Ao longo da história do cinema, detetives, policiais e agentes secretos encantaram milhares de espectadores em filmes cheios de ação e aventura. Com tramas que envolviam espionagem internacional, tráfico de drogas e prostituição, apoiados em orçamentos milionários, fizeram bilheteria ao redor do mundo. Porém, perto dos estúdios de Hollywood, um segmento da sociedade se sentia carente de um herói que lutasse por eles na tela grande. O subúrbio das cidades estadunidenses, repleto de talentos artísticos, sentia a necessidade de expressão. Foi então que, no início da década de 70, os filmes conhecidos como blaxploitations ganharam fama entre a comunidade black.

O termo é  uma corruptela de exploitation, gênero que se caracterizava por produções de orçamento humilde, com tramas violentas e recheadas de sexo e drogas. A diferença dos blaxploitations estava  na estética, essencialmente negra. Talento era o que não faltava, principalmente para compor as trilhas sonoras. Trabalhava-se com o que havia de melhor no cenário musical da época, como Quincy Jones, JJ Johnson, Funkadelic, Curtis Mayfield, Sly & The Family Stone e James Brow.
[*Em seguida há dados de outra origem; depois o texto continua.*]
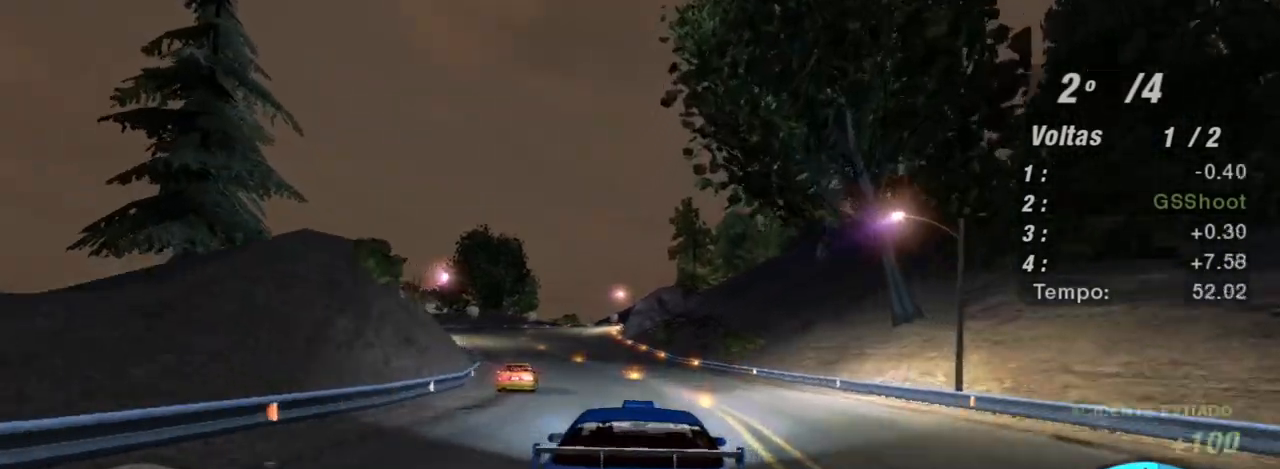
{"buttons": ["R2"], "left_stick": "center", "right_stick": "center", "events": [[266, "left_stick", "left"], [400, "left_stick", "up-left"], [500, "left_stick", "center"]]}
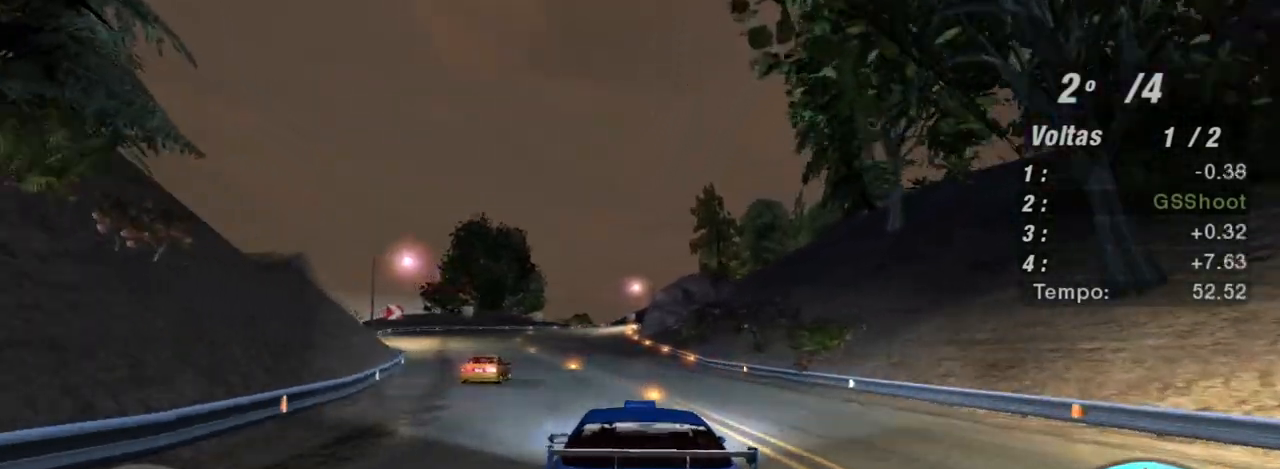
{"buttons": ["R2"], "left_stick": "up-left", "right_stick": "center", "events": [[100, "left_stick", "up-left"], [234, "left_stick", "center"], [501, "left_stick", "up-left"]]}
Muitos atores consagrados começaram graças ao gênero, como Bill Cosby, Flip Wilson e Richard Pryor.

A produção era tão profícua, que atravessou as ruas do subúrbio e ganhou notoriedade internacional. Personagens como Shaft (o original, de 1971, interpretado por Richard Roundtree) e Coffy (a estonteante Pam Grier) foram sucesso de bilheteria, ditaram tendências e projetaram as carreiras de diretores como Gordon Parks e Jack Hill. Até mesmo filmes de terror foram feitos na época, como o inusitado Blacula, espécie de Drácula com a alma do soul. A moda, a música e o comportamento de toda uma geração estavam impressos na película dos blaxploitations.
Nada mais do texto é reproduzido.